Today, pearl farmers plant foreign tissue into a mussel then wait between six months to two years until the pearls are formed. Because the process of creating a pearl involves a living organism, no one is entirely sure how a pearl might turn out until it is harvested. And the bigger and shinier the pearls are, the more expensive and valuable they are sure to be.

How do you tell the difference between a natural pearl and a cultured pearl?
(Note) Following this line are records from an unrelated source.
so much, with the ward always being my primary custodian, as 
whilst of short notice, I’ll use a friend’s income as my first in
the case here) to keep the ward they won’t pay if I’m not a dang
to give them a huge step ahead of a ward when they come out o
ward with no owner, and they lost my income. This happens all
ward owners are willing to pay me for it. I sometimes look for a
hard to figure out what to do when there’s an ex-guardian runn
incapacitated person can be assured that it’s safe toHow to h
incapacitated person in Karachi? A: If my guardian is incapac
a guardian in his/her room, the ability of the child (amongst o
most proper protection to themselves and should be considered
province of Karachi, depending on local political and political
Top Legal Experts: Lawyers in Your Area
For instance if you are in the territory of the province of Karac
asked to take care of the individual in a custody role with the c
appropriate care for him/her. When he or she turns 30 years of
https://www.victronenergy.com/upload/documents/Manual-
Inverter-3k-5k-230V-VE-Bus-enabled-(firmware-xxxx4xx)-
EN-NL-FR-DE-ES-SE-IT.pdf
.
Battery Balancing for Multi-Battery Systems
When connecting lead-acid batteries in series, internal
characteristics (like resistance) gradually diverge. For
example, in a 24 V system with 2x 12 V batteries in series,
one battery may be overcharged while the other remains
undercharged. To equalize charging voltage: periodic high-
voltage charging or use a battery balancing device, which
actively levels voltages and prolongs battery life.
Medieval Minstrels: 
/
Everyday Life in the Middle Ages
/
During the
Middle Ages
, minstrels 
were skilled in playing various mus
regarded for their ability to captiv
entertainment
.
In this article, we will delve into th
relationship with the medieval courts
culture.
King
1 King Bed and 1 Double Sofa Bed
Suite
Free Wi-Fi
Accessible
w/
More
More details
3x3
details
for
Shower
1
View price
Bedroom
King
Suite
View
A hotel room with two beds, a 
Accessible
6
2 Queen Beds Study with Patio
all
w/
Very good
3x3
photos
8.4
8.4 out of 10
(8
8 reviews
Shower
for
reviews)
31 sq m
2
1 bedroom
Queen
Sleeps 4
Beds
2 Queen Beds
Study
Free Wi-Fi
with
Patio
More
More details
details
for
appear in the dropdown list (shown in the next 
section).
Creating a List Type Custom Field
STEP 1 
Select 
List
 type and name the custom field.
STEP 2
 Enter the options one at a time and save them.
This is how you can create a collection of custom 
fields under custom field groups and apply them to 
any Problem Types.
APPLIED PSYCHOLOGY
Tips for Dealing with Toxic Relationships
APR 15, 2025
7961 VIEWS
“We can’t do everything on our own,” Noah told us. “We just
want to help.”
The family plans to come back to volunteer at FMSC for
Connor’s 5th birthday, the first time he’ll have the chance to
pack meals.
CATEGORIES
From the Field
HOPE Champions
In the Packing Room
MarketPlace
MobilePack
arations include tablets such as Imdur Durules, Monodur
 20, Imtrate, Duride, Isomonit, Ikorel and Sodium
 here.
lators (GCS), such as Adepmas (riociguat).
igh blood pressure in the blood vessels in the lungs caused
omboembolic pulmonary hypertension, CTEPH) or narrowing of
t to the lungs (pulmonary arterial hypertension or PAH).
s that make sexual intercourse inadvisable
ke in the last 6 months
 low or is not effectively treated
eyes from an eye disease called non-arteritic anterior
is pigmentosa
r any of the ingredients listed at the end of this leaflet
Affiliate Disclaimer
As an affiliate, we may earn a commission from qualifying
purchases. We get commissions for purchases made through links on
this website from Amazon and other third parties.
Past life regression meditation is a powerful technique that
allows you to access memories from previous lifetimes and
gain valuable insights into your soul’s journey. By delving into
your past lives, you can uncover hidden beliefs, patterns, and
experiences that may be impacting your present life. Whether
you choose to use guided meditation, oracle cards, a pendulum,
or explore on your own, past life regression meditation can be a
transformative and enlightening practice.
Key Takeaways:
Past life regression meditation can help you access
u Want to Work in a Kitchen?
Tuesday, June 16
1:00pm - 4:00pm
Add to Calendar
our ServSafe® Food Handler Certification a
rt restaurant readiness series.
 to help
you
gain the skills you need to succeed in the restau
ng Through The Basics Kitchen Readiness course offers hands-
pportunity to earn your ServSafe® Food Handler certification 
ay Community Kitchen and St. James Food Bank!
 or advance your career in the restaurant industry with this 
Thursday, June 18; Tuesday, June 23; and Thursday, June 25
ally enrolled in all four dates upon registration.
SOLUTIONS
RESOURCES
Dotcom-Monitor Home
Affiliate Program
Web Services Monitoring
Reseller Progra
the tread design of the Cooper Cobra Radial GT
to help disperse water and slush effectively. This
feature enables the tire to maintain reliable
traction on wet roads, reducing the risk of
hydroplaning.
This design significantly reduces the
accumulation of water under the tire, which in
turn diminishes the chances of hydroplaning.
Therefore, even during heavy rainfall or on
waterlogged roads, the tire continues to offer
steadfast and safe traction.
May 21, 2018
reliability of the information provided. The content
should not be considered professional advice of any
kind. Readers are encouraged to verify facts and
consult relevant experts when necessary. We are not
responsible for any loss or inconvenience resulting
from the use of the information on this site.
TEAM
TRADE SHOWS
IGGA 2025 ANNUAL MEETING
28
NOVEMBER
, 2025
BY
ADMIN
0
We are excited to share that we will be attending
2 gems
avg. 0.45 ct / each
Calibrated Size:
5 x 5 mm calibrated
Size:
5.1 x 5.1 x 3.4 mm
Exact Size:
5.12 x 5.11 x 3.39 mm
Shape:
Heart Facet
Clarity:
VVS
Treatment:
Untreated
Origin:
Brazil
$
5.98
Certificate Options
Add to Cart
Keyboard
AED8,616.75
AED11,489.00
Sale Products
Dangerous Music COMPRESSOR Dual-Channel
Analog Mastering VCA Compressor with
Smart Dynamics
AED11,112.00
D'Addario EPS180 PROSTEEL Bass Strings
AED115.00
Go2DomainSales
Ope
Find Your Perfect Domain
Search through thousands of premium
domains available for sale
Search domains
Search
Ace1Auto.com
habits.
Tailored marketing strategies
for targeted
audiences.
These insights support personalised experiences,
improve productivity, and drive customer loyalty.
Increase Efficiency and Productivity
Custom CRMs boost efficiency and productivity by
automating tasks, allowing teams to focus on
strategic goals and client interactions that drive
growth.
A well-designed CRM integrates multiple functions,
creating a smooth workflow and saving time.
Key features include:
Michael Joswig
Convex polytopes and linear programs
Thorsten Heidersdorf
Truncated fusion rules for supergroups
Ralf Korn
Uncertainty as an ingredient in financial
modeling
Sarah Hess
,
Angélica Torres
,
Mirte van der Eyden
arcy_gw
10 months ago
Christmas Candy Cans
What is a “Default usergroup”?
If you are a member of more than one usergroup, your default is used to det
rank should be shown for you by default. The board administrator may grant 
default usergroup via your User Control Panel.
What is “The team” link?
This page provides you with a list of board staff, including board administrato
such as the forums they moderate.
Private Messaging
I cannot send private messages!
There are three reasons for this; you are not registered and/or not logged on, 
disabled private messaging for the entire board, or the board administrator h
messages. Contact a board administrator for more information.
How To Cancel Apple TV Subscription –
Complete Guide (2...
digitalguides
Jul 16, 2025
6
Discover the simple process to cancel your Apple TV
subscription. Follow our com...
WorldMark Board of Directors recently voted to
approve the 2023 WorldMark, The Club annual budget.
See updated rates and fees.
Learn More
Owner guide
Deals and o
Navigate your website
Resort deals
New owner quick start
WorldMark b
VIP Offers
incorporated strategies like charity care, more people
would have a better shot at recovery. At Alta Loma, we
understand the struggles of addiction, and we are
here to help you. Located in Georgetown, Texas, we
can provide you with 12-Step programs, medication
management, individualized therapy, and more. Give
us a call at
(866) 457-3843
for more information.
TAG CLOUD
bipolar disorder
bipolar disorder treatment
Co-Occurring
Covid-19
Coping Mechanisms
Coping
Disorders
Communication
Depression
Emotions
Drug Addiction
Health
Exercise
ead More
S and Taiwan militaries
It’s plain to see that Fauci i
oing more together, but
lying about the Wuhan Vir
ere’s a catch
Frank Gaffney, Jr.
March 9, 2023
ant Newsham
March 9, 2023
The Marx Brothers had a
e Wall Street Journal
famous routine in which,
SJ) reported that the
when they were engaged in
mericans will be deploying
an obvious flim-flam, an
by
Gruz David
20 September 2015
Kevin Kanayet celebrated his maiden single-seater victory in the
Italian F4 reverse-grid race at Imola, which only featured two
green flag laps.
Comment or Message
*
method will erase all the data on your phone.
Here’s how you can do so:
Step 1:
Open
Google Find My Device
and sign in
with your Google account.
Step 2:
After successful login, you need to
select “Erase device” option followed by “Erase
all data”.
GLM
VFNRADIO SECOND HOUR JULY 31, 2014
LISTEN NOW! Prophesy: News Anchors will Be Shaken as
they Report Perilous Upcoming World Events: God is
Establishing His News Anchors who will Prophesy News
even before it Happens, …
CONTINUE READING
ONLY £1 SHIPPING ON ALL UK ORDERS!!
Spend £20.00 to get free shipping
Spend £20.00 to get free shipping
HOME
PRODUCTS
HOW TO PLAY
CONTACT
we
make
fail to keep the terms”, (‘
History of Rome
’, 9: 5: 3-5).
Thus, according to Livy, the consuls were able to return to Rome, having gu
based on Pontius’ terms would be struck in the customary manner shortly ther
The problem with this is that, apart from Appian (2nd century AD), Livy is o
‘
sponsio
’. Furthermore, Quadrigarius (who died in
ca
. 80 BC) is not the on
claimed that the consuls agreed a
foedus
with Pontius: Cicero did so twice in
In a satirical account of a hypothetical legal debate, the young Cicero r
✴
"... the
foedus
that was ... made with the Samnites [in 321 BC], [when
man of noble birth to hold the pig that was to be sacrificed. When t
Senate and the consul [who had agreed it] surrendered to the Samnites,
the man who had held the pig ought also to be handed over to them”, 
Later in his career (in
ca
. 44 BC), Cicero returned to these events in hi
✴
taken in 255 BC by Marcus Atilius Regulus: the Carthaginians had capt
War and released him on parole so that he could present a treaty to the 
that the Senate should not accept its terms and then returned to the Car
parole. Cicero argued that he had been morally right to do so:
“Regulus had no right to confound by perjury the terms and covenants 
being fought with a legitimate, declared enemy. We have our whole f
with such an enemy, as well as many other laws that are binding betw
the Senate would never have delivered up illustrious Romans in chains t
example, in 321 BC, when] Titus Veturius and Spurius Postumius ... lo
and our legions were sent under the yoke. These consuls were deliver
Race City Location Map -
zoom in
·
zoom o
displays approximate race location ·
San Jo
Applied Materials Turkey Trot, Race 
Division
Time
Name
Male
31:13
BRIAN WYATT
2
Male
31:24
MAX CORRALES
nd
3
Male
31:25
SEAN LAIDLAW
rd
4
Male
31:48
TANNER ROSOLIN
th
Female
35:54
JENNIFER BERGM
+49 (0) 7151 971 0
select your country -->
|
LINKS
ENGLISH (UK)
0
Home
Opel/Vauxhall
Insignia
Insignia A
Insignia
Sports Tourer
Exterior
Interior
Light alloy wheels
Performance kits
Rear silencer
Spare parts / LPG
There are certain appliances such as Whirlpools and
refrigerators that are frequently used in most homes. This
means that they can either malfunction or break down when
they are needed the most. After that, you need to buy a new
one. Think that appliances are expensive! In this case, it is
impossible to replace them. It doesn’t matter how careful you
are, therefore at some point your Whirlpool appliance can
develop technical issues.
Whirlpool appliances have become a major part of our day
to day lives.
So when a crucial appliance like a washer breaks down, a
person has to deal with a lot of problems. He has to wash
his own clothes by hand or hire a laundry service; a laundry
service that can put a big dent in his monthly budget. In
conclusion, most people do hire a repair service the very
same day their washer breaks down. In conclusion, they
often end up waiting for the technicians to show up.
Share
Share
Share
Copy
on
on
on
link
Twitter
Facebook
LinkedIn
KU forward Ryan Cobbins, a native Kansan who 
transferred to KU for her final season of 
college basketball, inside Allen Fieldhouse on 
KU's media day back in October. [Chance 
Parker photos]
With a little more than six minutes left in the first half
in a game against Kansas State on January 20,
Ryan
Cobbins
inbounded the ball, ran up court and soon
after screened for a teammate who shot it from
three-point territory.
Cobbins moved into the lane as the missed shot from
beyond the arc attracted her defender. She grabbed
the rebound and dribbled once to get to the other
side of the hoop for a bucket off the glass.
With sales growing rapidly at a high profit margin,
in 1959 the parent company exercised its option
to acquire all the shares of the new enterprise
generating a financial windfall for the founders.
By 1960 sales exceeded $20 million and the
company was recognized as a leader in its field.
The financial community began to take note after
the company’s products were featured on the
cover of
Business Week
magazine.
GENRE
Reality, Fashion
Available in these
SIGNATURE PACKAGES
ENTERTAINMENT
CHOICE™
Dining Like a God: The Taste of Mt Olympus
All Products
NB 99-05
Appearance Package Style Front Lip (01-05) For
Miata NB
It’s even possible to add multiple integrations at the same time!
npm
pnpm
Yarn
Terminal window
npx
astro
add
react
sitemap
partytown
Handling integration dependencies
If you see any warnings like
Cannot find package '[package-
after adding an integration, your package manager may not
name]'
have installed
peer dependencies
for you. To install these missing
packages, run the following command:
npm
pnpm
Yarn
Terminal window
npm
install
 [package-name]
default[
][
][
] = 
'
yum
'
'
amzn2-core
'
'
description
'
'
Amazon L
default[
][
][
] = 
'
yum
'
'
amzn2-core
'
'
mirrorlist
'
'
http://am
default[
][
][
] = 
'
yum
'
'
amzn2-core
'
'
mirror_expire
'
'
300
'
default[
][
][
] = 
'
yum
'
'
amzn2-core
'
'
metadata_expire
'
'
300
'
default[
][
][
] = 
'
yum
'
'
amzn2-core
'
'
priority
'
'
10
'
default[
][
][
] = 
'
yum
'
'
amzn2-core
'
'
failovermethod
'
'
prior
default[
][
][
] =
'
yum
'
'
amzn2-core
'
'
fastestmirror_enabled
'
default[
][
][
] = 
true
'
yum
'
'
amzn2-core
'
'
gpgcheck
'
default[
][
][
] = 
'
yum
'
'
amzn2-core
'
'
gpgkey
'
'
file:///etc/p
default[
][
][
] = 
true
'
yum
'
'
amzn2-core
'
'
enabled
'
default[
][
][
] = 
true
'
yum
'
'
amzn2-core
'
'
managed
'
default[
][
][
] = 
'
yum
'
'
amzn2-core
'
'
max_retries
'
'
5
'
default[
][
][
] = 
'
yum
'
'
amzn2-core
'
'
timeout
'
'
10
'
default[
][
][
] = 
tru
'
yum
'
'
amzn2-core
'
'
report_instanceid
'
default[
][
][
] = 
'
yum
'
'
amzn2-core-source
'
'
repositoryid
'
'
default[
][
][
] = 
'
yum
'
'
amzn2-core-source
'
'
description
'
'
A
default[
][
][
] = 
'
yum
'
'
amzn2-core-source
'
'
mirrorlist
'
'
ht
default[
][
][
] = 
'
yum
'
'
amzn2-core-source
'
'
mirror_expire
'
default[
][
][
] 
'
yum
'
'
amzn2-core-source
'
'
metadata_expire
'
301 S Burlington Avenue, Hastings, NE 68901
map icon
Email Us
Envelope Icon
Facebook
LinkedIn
Natural pearls that are formed without human intervention are quite rare, and most of the pearls in the market today are cultured. Even trained gemologists can't tell the difference between the two without the help of equipment like an x-ray. "Think about the layers of an onion," Tom Moses, a gemologist at the Gemological Institute of America says. "So a natural pearl would have all of those concentric layers of growth from the very inside out."

A cultured pearl, on the other hand, presents itself in a different way. Business Insider says x-rays will show a cultured pearl as having a large center (the man-made irritant), and a thinner layer of nacre around it.

There is a difference between saltwater and freshwater cultured pearls

Cultured pearls today come from three types of oysters: the Pinctada fucata, which yields the Akoya pearls popularized by luxury firm Mikimoto; the Pinctada maxima, which produces the largest, most lustrous pearls in the industry and are prized by jewelry collectors as South Sea pearls; and the Pinctada margaritifera, which makes the highly prized Tahitian black pearl. All three oysters grow in saltwater, and are, for the most part, usually capable of producing one pearl each. Business Insider says the size of the pearl depends on the size of the mollusk.

By contrast, freshwater pearls are formed in mussels, and are raised in hatcheries. Unlike their oyster cousins, one mollusk can produce several pearls at one time, making freshwater pearls easy to produce and cheap to acquire. As a result, the Gemologist's Institute of America considers freshwater pearls to be the world's biggest bargains.